WORK ITEM »
Nothing but the lines from the start of the records below through the line that has "19:49 | | 0 | |" should appear, each exactly as given.

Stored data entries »
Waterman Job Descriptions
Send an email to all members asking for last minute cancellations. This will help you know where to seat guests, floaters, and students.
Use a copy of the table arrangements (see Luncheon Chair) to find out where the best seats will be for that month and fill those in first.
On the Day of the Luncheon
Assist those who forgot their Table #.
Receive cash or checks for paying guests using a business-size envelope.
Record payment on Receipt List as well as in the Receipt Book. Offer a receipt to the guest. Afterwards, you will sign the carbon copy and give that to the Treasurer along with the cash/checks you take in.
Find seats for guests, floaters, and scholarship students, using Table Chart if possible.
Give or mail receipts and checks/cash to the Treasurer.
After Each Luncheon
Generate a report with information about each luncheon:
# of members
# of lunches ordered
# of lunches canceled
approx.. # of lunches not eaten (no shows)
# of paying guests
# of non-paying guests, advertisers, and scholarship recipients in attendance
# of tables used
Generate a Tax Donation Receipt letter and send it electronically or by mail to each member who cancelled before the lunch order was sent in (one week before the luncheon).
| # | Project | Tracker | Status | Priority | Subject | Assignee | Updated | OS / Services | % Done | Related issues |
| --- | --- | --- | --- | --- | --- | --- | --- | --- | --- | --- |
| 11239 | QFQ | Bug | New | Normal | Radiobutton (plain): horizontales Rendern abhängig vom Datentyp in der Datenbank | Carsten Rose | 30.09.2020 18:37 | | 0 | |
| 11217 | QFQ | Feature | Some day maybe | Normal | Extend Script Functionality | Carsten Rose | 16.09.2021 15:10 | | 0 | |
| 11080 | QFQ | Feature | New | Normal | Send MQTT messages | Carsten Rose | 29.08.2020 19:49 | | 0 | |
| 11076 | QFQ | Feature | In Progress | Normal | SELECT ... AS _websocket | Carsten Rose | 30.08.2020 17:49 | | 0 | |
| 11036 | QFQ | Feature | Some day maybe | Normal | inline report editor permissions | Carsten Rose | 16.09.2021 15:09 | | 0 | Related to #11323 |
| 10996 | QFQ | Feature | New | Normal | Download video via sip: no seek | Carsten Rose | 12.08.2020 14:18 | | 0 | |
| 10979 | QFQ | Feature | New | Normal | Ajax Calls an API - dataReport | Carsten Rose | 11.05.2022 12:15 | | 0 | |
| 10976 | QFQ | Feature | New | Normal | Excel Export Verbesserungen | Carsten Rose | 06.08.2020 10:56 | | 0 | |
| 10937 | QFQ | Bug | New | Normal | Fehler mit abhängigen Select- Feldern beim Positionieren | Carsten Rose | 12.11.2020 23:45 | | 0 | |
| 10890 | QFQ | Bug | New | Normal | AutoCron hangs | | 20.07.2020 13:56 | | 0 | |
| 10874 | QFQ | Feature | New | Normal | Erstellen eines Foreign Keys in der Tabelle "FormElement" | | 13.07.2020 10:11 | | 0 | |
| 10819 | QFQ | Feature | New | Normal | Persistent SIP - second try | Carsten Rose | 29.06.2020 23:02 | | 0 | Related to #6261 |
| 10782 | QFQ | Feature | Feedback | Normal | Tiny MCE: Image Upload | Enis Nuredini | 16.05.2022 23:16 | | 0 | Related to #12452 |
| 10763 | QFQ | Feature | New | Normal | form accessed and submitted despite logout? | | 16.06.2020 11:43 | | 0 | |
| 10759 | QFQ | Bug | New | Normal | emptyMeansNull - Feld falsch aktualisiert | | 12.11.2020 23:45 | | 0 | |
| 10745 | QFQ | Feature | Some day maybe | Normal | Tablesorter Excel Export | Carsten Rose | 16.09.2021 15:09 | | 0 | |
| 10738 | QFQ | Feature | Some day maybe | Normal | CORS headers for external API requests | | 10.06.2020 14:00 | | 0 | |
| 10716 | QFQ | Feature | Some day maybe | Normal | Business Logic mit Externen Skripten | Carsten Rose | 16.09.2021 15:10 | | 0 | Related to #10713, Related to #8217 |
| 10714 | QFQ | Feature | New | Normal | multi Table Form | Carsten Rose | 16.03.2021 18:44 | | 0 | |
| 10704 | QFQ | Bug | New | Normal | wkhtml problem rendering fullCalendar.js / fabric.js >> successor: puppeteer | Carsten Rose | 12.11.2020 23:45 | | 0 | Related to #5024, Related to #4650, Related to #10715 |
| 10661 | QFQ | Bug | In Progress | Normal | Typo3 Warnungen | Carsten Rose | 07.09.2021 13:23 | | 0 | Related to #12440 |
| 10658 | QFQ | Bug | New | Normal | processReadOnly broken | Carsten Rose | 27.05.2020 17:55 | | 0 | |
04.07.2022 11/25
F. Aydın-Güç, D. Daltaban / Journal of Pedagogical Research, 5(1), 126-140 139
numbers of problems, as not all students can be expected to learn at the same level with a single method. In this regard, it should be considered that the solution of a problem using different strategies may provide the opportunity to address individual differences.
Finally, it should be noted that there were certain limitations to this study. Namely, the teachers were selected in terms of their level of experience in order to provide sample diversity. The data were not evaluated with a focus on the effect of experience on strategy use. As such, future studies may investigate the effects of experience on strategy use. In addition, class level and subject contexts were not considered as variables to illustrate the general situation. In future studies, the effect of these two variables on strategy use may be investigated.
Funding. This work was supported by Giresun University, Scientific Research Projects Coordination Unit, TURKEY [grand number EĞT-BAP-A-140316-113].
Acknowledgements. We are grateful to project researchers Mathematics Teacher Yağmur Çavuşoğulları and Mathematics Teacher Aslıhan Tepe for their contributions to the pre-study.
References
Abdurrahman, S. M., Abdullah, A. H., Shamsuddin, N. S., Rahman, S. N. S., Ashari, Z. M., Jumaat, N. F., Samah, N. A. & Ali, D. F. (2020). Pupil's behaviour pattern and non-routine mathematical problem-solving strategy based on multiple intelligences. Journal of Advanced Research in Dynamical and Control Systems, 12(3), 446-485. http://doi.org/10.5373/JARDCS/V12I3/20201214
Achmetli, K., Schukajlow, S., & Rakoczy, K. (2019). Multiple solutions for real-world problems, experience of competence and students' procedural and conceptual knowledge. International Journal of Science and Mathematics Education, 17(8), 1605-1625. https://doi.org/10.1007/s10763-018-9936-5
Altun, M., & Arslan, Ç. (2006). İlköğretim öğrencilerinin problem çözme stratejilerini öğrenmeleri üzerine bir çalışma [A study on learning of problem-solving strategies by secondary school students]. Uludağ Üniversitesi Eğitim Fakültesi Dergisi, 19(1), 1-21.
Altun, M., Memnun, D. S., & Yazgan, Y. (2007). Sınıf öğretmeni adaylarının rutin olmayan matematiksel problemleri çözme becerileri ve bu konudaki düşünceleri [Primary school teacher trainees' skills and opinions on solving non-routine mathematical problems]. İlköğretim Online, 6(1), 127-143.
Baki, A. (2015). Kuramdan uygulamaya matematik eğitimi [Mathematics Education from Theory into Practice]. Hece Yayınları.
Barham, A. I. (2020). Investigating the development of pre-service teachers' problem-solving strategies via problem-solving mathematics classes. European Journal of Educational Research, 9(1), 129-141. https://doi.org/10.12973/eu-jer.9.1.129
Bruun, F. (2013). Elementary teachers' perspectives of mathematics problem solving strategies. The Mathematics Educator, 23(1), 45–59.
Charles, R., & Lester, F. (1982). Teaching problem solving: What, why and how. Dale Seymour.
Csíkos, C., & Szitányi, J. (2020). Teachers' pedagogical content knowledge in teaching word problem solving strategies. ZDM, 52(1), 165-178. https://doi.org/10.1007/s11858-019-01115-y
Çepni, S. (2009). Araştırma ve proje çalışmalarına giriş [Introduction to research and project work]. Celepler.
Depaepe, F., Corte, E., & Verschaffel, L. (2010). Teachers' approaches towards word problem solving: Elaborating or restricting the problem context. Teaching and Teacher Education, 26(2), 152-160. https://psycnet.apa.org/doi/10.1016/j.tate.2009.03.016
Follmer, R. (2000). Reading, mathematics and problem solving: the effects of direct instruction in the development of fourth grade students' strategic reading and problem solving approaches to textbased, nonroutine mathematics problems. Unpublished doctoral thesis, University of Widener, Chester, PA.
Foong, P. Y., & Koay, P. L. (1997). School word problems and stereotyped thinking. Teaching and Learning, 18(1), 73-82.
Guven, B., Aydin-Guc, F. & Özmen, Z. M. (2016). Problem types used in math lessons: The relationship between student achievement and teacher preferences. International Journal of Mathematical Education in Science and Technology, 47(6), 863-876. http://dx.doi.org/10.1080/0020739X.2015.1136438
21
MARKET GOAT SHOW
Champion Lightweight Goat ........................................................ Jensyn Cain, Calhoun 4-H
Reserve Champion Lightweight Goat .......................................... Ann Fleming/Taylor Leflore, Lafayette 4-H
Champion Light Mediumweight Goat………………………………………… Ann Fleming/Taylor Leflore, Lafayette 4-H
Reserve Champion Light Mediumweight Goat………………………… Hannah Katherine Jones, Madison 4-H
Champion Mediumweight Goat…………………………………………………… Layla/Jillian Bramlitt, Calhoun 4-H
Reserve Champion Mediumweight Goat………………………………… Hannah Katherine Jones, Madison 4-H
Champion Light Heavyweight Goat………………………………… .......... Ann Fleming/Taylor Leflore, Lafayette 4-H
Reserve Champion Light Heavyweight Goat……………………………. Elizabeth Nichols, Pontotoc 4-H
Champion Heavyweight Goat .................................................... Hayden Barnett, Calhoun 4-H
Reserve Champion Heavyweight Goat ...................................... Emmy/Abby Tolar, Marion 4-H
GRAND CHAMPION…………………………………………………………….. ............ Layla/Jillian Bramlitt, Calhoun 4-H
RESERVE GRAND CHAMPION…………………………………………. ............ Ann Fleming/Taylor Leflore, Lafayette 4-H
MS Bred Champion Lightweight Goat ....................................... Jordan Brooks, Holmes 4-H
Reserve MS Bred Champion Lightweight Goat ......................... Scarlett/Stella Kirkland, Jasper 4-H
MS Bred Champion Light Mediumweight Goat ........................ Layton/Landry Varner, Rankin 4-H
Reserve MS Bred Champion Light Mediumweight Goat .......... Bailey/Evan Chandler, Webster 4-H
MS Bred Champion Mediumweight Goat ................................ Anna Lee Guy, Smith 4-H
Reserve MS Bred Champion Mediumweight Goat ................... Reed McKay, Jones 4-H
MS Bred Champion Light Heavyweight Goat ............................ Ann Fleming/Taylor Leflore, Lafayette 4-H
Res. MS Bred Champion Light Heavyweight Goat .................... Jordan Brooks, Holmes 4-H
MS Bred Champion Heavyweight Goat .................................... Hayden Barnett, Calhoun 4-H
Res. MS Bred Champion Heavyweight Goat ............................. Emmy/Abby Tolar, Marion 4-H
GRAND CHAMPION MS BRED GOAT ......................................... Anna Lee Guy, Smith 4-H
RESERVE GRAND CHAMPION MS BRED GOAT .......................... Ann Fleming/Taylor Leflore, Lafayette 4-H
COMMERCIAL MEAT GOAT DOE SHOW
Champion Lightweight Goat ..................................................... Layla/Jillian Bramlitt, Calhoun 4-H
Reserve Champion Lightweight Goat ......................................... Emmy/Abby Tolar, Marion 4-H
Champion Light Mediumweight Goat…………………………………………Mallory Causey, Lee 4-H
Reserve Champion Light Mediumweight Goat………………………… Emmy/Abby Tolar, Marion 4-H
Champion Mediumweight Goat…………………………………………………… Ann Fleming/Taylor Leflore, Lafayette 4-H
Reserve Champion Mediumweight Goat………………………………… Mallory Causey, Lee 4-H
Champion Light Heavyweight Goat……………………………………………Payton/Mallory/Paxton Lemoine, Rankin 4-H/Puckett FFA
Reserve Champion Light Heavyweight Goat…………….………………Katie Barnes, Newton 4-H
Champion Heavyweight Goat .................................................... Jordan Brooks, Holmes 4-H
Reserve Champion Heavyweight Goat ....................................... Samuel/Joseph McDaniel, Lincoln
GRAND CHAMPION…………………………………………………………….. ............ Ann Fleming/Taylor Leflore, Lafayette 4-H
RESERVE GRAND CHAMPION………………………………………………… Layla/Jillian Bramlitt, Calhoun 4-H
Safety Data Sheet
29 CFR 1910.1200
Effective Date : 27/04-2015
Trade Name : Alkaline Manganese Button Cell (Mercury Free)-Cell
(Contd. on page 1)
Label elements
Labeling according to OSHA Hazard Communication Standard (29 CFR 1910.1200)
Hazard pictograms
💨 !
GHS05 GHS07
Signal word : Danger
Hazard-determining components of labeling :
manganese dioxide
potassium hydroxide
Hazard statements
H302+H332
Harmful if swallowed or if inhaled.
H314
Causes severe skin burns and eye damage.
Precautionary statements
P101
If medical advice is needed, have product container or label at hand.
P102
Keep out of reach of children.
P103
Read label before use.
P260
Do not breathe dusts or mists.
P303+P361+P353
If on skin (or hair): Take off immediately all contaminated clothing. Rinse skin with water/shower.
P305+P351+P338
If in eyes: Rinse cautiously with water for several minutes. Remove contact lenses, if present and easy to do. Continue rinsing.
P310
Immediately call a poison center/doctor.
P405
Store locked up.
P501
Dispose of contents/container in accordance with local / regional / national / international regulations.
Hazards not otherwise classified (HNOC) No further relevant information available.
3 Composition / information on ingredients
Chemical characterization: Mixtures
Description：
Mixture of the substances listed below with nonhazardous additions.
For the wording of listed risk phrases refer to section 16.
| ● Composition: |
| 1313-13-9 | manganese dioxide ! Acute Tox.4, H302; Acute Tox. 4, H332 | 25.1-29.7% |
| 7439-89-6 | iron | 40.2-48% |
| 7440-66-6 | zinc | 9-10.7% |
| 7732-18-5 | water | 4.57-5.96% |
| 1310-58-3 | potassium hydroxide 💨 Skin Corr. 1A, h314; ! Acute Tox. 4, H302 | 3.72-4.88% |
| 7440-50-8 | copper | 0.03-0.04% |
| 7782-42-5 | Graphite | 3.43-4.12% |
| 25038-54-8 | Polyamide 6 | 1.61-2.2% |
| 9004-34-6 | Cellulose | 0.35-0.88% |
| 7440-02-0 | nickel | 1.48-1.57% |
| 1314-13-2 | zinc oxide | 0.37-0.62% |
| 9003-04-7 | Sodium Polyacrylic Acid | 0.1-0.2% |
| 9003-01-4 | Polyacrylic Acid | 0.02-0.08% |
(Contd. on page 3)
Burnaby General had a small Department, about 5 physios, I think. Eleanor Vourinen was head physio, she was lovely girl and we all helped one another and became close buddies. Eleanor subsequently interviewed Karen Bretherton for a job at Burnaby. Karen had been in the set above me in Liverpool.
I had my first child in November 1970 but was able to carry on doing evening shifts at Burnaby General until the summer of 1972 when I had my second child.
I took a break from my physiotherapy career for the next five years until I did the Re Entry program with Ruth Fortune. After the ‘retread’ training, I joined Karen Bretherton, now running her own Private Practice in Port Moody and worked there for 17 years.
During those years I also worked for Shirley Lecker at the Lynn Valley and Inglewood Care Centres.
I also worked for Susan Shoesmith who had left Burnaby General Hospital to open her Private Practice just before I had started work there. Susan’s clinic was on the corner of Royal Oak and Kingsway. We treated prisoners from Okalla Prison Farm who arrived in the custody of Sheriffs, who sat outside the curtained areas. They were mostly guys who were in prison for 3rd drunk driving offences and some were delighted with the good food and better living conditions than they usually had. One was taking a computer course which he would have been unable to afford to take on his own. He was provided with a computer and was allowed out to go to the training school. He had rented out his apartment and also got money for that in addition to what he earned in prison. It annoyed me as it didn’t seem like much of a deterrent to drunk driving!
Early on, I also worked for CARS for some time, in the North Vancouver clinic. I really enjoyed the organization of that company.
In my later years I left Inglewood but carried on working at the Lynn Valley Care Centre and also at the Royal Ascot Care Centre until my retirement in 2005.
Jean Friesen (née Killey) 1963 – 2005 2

TASK OUTPUT »
Waterman Job Descriptions
Send an email to all members asking for last minute cancellations. This will help you know where to seat guests, floaters, and students.
Use a copy of the table arrangements (see Luncheon Chair) to find out where the best seats will be for that month and fill those in first.
On the Day of the Luncheon
Assist those who forgot their Table #.
Receive cash or checks for paying guests using a business-size envelope.
Record payment on Receipt List as well as in the Receipt Book. Offer a receipt to the guest. Afterwards, you will sign the carbon copy and give that to the Treasurer along with the cash/checks you take in.
Find seats for guests, floaters, and scholarship students, using Table Chart if possible.
Give or mail receipts and checks/cash to the Treasurer.
After Each Luncheon
Generate a report with information about each luncheon:
# of members
# of lunches ordered
# of lunches canceled
approx.. # of lunches not eaten (no shows)
# of paying guests
# of non-paying guests, advertisers, and scholarship recipients in attendance
# of tables used
Generate a Tax Donation Receipt letter and send it electronically or by mail to each member who cancelled before the lunch order was sent in (one week before the luncheon).
| # | Project | Tracker | Status | Priority | Subject | Assignee | Updated | OS / Services | % Done | Related issues |
| --- | --- | --- | --- | --- | --- | --- | --- | --- | --- | --- |
| 11239 | QFQ | Bug | New | Normal | Radiobutton (plain): horizontales Rendern abhängig vom Datentyp in der Datenbank | Carsten Rose | 30.09.2020 18:37 | | 0 | |
| 11217 | QFQ | Feature | Some day maybe | Normal | Extend Script Functionality | Carsten Rose | 16.09.2021 15:10 | | 0 | |
| 11080 | QFQ | Feature | New | Normal | Send MQTT messages | Carsten Rose | 29.08.2020 19:49 | | 0 | |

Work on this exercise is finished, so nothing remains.